WHAT THE TASK REQUIRES: Skipping the images, transcribe each record below as it is.

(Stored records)
#####

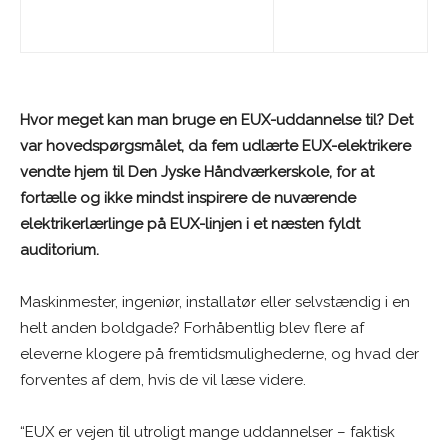
Hvor meget kan man bruge en EUX-uddannelse til? Det
var hovedspørgsmålet, da fem udlærte EUX-elektrikere
vendte hjem til Den Jyske Håndværkerskole, for at
fortælle og ikke mindst inspirere de nuværende
elektrikerlærlinge på EUX-linjen i et næsten fyldt
auditorium.
Maskinmester, ingeniør, installatør eller selvstændig i en
helt anden boldgade? Forhåbentlig blev flere af
eleverne klogere på fremtidsmulighederne, og hvad der
forventes af dem, hvis de vil læse videre.
“EUX er vejen til utroligt mange uddannelser – faktisk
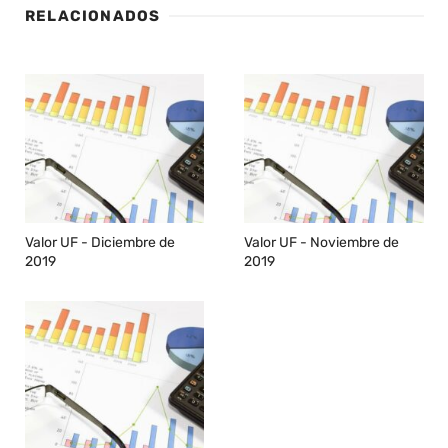
RELACIONADOS
Valor UF - Diciembre de
Valor UF - Noviembre de
2019
2019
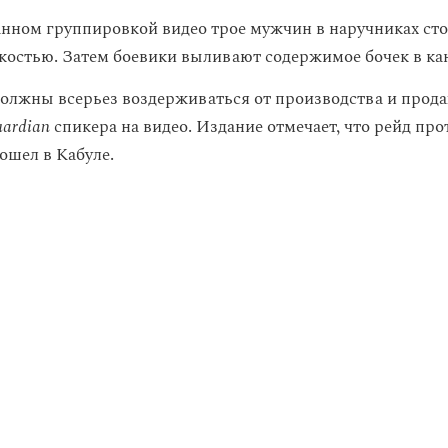
нном группировкой видео трое мужчин в наручниках сто
костью. Затем боевики выливают содержимое бочек в ка
олжны всерьез воздерживаться от производства и прода
ardian
спикера на видео. Издание отмечает, что рейд про
ошел в Кабуле.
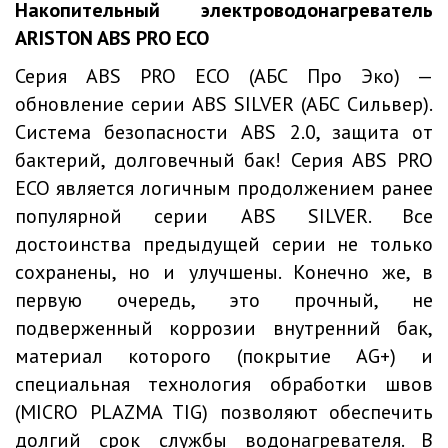
Накопительный электроводонагреватель
ARISTON ABS PRO ECO
Серия ABS PRO ECO (АБС Про Эко) —
обновление серии ABS SILVER (АБС Сильвер).
Система безопасности ABS 2.0, защита от
бактерий, долговечный бак! Серия ABS PRO
ECO является логичным продолжением ранее
популярной серии ABS SILVER. Все
достоинства предыдущей серии не только
сохранены, но и улучшены. Конечно же, в
первую очередь, это прочный, не
подверженный коррозии внутренний бак,
материал которого (покрытие AG+) и
специальная технология обработки швов
(MICRO PLAZMA TIG) позволяют обеспечить
долгий срок службы водонагревателя. В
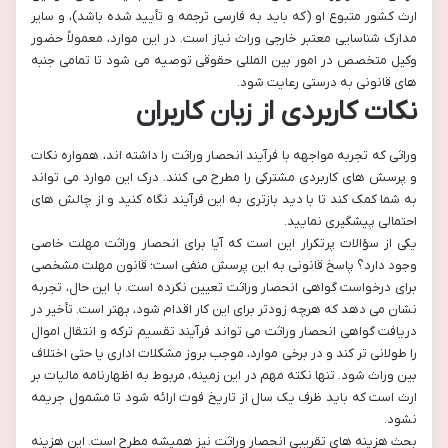
ارث کشور متبوع او (که باید به فارسی ترجمه و تأیید شده باشد)، و سایر
مدارک شناسایی معتبر خارجی وراث نیاز است. در این موارد، معمولاً حضور
وکیل متخصص در امور بین المللی حقوقی توصیه می شود تا تمامی جنبه
های قانونی به درستی رعایت شود.
نکات کاربردی از زبان کاربران
وراثی که تجربه مواجهه با فرآیند انحصار وراثت را داشته اند، همواره نکات
و پرسش های کاربردی مشترکی را مطرح می کنند. درک این موارد می تواند
به شما کمک کند تا با دید بازتری به این فرآیند نگاه کنید و از چالش های
احتمالی پیشگیری نمایید.
یکی از سؤالات پرتکرار این است که آیا برای انحصار وراثت مهلت خاصی
وجود دارد؟ پاسخ قانونی به این پرسش منفی است؛ قانون مهلت مشخصی
برای درخواست گواهی انحصار وراثت تعیین نکرده است. با این حال، تجربه
نشان می دهد که هرچه زودتر برای این کار اقدام شود، بهتر است. تأخیر در
دریافت گواهی انحصار وراثت می تواند فرآیند تقسیم ترکه و انتقال اموال
را طولانی تر کند و در برخی موارد، موجب بروز مشکلات اداری یا حتی اختلاف
بین وراث شود. تنها نکته مهم در این زمینه، مربوط به اظهارنامه مالیات بر
ارث است که باید ظرف یک سال از تاریخ فوت ارائه شود تا مشمول جریمه
نشود.
بحث هزینه های تقریبی انحصار وراثت نیز همیشه مطرح است. این هزینه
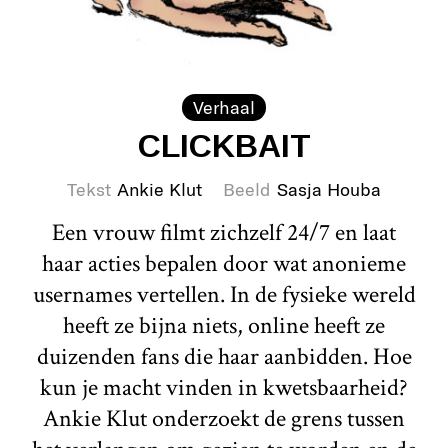
Verhaal
CLICKBAIT
Tekst
Ankie Klut
Beeld
Sasja Houba
Een vrouw filmt zichzelf 24/7 en laat
haar acties bepalen door wat anonieme
usernames vertellen. In de fysieke wereld
heeft ze bijna niets, online heeft ze
duizenden fans die haar aanbidden. Hoe
kun je macht vinden in kwetsbaarheid?
Ankie Klut onderzoekt de grens tussen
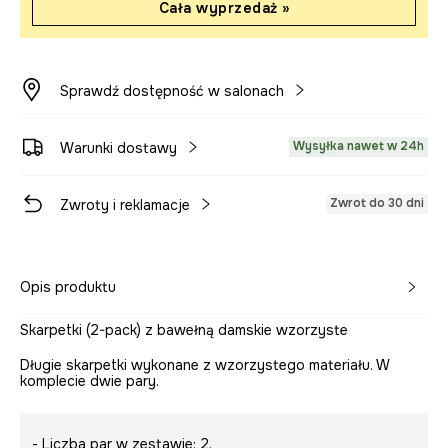
Cała wyprzedaż »
Sprawdź dostępność w salonach
Wysyłka nawet w 24h
Warunki dostawy
Zwrot do 30 dni
Zwroty i reklamacje
Opis produktu
Skarpetki (2-pack) z bawełną damskie wzorzyste
Długie skarpetki wykonane z wzorzystego materiału. W
komplecie dwie pary.
- Liczba par w zestawie: 2.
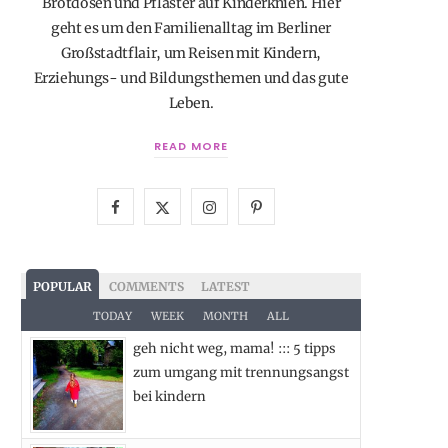
Brotdosen und Pflaster auf Kinderknien. Hier
geht es um den Familienalltag im Berliner
Großstadtflair, um Reisen mit Kindern,
Erziehungs- und Bildungsthemen und das gute
Leben.
READ MORE
F
X
I
P
a
(
n
i
c
T
s
n
POPULAR
COMMENTS
LATEST
e
w
t
t
TODAY
WEEK
MONTH
ALL
geh nicht weg, mama! ::: 5 tipps
b
i
a
e
zum umgang mit trennungsangst
o
t
g
r
bei kindern
o
t
r
e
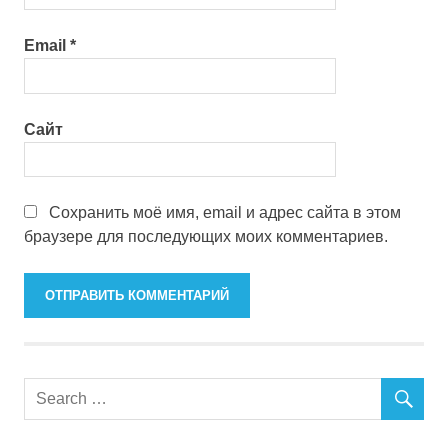
Email
*
Сайт
Сохранить моё имя, email и адрес сайта в этом
браузере для последующих моих комментариев.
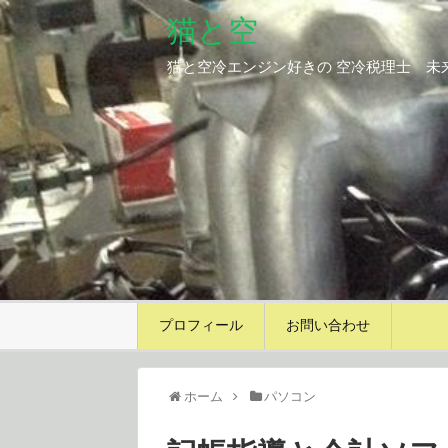
猫と空
猫と空冷エンジン好きの 空冷税理士 未
プロフィール
お問い合わせ
ホーム
パソコン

#####

ANSWER SPACE:
Hvor meget kan man bruge en EUX-uddannelse til? Det
var hovedspørgsmålet, da fem udlærte EUX-elektrikere
vendte hjem til Den Jyske Håndværkerskole, for at
fortælle og ikke mindst inspirere de nuværende
elektrikerlærlinge på EUX-linjen i et næsten fyldt
auditorium.
Maskinmester, ingeniør, installatør eller selvstændig i en
helt anden boldgade? Forhåbentlig blev flere af
eleverne klogere på fremtidsmulighederne, og hvad der
forventes af dem, hvis de vil læse videre.
“EUX er vejen til utroligt mange uddannelser – faktisk
RELACIONADOS
Valor UF - Diciembre de
Valor UF - Noviembre de
2019
2019
нном группировкой видео трое мужчин в наручниках сто
костью. Затем боевики выливают содержимое бочек в ка
олжны всерьез воздерживаться от производства и прода
ardian
спикера на видео. Издание отмечает, что рейд про
ошел в Кабуле.
Накопительный электроводонагреватель
ARISTON ABS PRO ECO
Серия ABS PRO ECO (АБС Про Эко) —
обновление серии ABS SILVER (АБС Сильвер).
Система безопасности ABS 2.0, защита от
бактерий, долговечный бак! Серия ABS PRO
ECO является логичным продолжением ранее
популярной серии ABS SILVER. Все
достоинства предыдущей серии не только
сохранены, но и улучшены. Конечно же, в
первую очередь, это прочный, не
подверженный коррозии внутренний бак,
материал которого (покрытие AG+) и
специальная технология обработки швов
(MICRO PLAZMA TIG) позволяют обеспечить
долгий срок службы водонагревателя. В
ارث کشور متبوع او (که باید به فارسی ترجمه و تأیید شده باشد)، و سایر
مدارک شناسایی معتبر خارجی وراث نیاز است. در این موارد، معمولاً حضور
وکیل متخصص در امور بین المللی حقوقی توصیه می شود تا تمامی جنبه
های قانونی به درستی رعایت شود.
نکات کاربردی از زبان کاربران
وراثی که تجربه مواجهه با فرآیند انحصار وراثت را داشته اند، همواره نکات
و پرسش های کاربردی مشترکی را مطرح می کنند. درک این موارد می تواند
به شما کمک کند تا با دید بازتری به این فرآیند نگاه کنید و از چالش های
احتمالی پیشگیری نمایید.
یکی از سؤالات پرتکرار این است که آیا برای انحصار وراثت مهلت خاصی
وجود دارد؟ پاسخ قانونی به این پرسش منفی است؛ قانون مهلت مشخصی
برای درخواست گواهی انحصار وراثت تعیین نکرده است. با این حال، تجربه
نشان می دهد که هرچه زودتر برای این کار اقدام شود، بهتر است. تأخیر در
دریافت گواهی انحصار وراثت می تواند فرآیند تقسیم ترکه و انتقال اموال
را طولانی تر کند و در برخی موارد، موجب بروز مشکلات اداری یا حتی اختلاف
بین وراث شود. تنها نکته مهم در این زمینه، مربوط به اظهارنامه مالیات بر
ارث است که باید ظرف یک سال از تاریخ فوت ارائه شود تا مشمول جریمه
نشود.
بحث هزینه های تقریبی انحصار وراثت نیز همیشه مطرح است. این هزینه
Verhaal
CLICKBAIT
Tekst
Ankie Klut
Beeld
Sasja Houba
Een vrouw filmt zichzelf 24/7 en laat
haar acties bepalen door wat anonieme
usernames vertellen. In de fysieke wereld
heeft ze bijna niets, online heeft ze
duizenden fans die haar aanbidden. Hoe
kun je macht vinden in kwetsbaarheid?
Ankie Klut onderzoekt de grens tussen
Cała wyprzedaż »
Sprawdź dostępność w salonach
Wysyłka nawet w 24h
Warunki dostawy
Zwrot do 30 dni
Zwroty i reklamacje
Opis produktu
Skarpetki (2-pack) z bawełną damskie wzorzyste
Długie skarpetki wykonane z wzorzystego materiału. W
komplecie dwie pary.
- Liczba par w zestawie: 2.
Brotdosen und Pflaster auf Kinderknien. Hier
geht es um den Familienalltag im Berliner
Großstadtflair, um Reisen mit Kindern,
Erziehungs- und Bildungsthemen und das gute
Leben.
READ MORE
F
X
I
P
a
(
n
i
c
T
s
n
POPULAR
COMMENTS
LATEST
e
w
t
t
TODAY
WEEK
MONTH
ALL
geh nicht weg, mama! ::: 5 tipps
b
i
a
e
zum umgang mit trennungsangst
o
t
g
r
bei kindern
o
t
r
e
Email
*
Сайт
Сохранить моё имя, email и адрес сайта в этом
браузере для последующих моих комментариев.
猫と空
猫と空冷エンジン好きの 空冷税理士 未
プロフィール
お問い合わせ
ホーム
パソコン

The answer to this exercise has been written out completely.